Night Stands in Birds Eye Maple
Posted March 5 2020
Walnut and birdseye maple should work well together if tastefully combined. I was asked by a friend to build some night stands for his place in Seattle
and, after staying in our inn and viewing my Maple Coffee Table , he
was much enamored with the top of birdseye maple. After scouting out some birdseye (trips to Portland and Seattle),
I was able to secure enough to complete a couple of large nightstands.
This project will require both 4/4 and 8/4 stock and, while I had a plentiful supply of 4/4, the thicker material for the legs
was more precious and will require careful selection. Birdseye grain can be all over the place, some areas highly figured while almost absent of figure in others.
I try to save the most figured woods for the areas most visable on the finished night stands.
Legs were sorted and positioned to take advantage of grain and figure for their placement on the case. Then they are labeled
as to their position and the layout for the 3/8" mortises is completed.
Mortises were cut with the hollow-chisel mortiser on the adjacent 2 sides of each leg for the tenons on the front, rear and side rails. I generally allow about a 1/8" revel
where the rails connect to the legs, but it is not critical, as long as they are all the same.
After cutting the tenons with a dado stack on the table saw, the joinery can be completed and the case is dry-fit together. Measurements
can then be taken for the dados in the lower rails for the bottom shelf. This shelf will be glued to the front rail but then
allowed to freely move in the other dados for seasonal wood movement.

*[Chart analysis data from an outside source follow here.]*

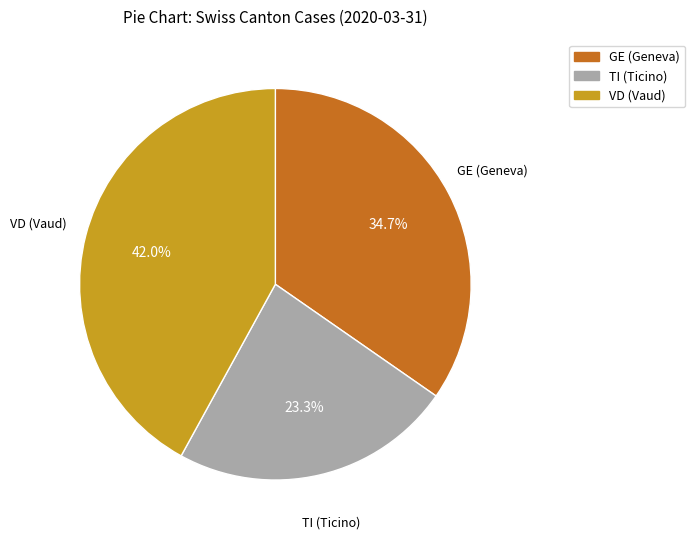

Is there a majority slice in this chart?

No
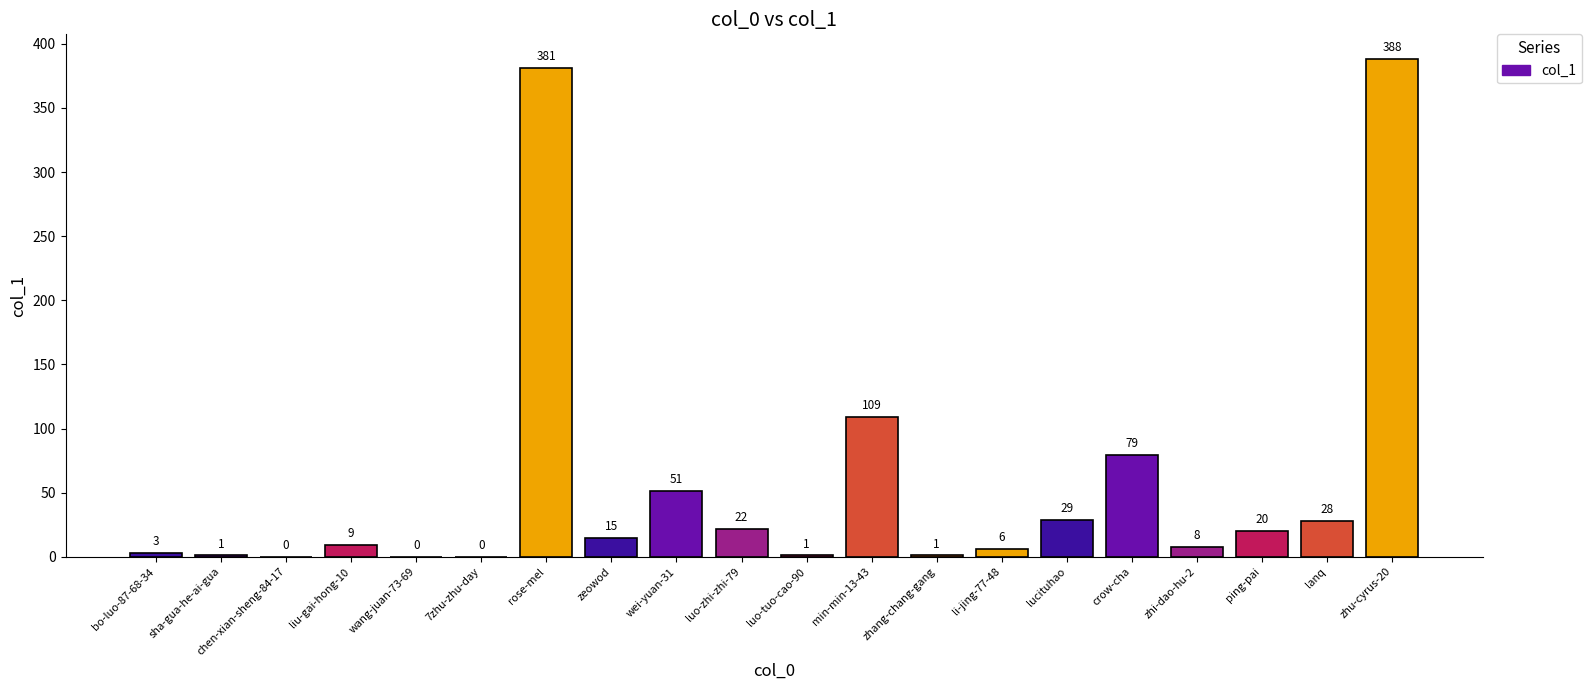

What is the sum of the values at min-min-13-43 and chen-xian-sheng-84-17?

109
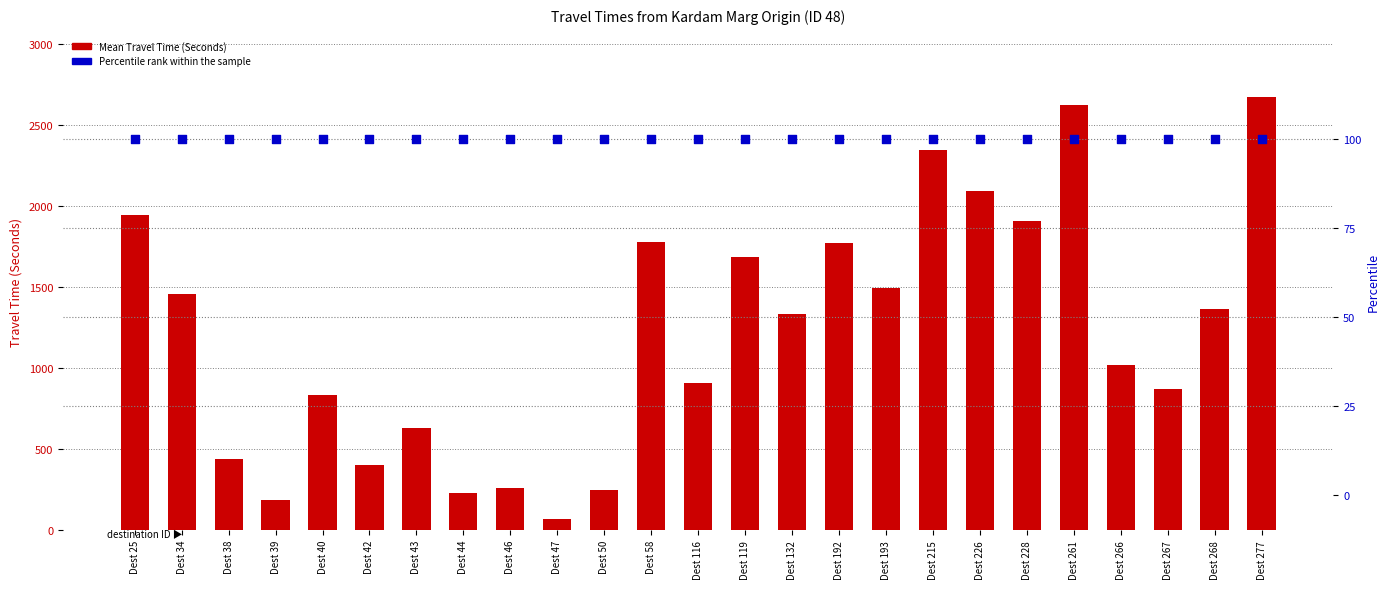

Which series reaches the minimum Y coordinate?

Mean Travel Time (Seconds)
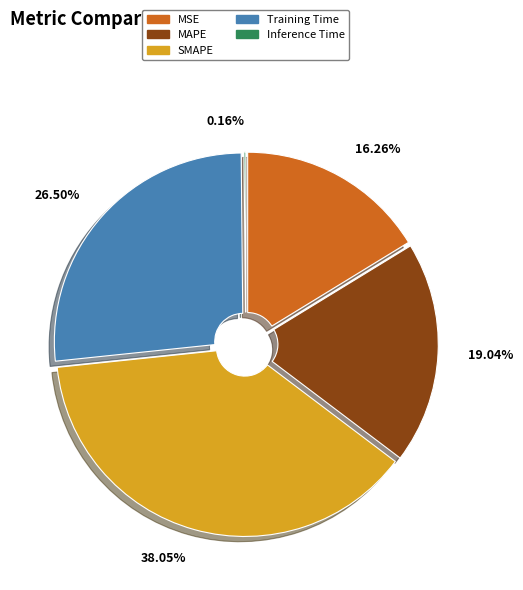

To the nearest percent, what is the difference between the largest and smallest slice percentages?

38%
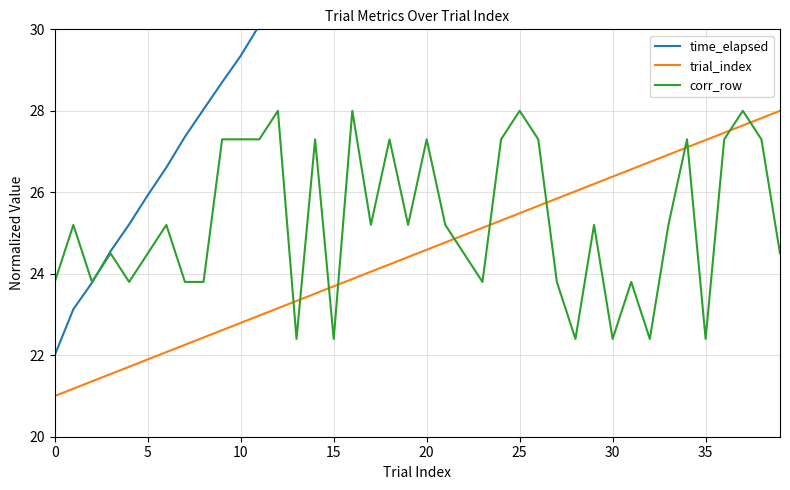

True or false: trial_index and corr_row cross at least once.

True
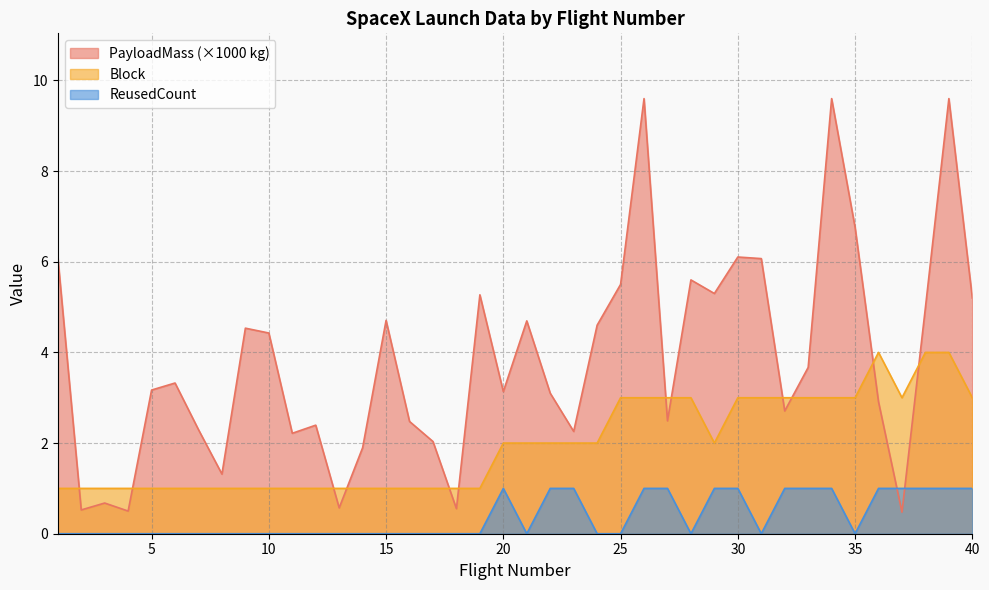

At which label is ReusedCount closest to 0?

1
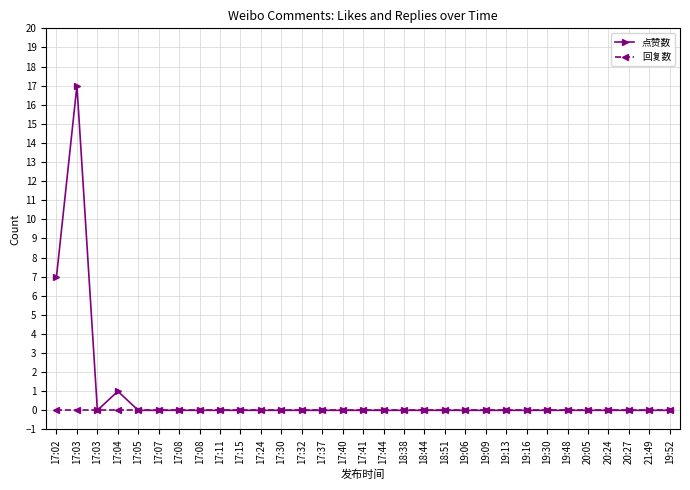

Which series changed the most between 17:05 and 17:15?

点赞数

The shelf is notched to fit between the legs and then glued with biscuts to the front bottom rail, after cutting the bottom arc in the rail.
Then the entire front assembly can be glued together as a unit, which will be attached to the side rails and panels.
Before glueing up the front assembly, the opening for the front drawer is cut in the front upper rail. The back legs, rails, and
panels are glued up seperately also as a unit. The front and back units are then assembled with the side rails and panels to complete the
case glue up.
Measurements can now be obtained for the drawer and door sizes. I make then oversize in all directions by about 1/32" to 1/16" and then
hand plane them to fit. This also allows for dealing with openings that are not perfectly square.
I try to select walnut for the door panels from book-matched stock. The door sides will be birdseye maple and the joinery will be with
bridal joints, tenons on the top rails. For the drawer fronts, also walnut, I try to choose some walnut with a lot of
figure, but still some match between stands. The drawer sides will be hard maple, which gives a crisp through-dovetail
look that will show from the front on the stands.
After completing the drawer dovetails, they are hand planed to fit the opening. The drawers will require several fine tunings with a hand
plane over the coming weeks as they settle into place. I usually put a small amount of paraffin wax on the slides.
These doors will be installed with Bruso knife hinges on the top and bottom. I like to install doors with the case laying on its back, using
a couple of clamps on the inside to provide temporary stops. I find this a convenient method to install the hinges and fine tune the door sizes.
Tops are glued up from more birdseye maple that I have selected for figure and color to work with the legs and panels. Edge treatment will
be a bevel on the front, higher bevel on the sides, and none on the back, leaving an approximate 1/2" overhang.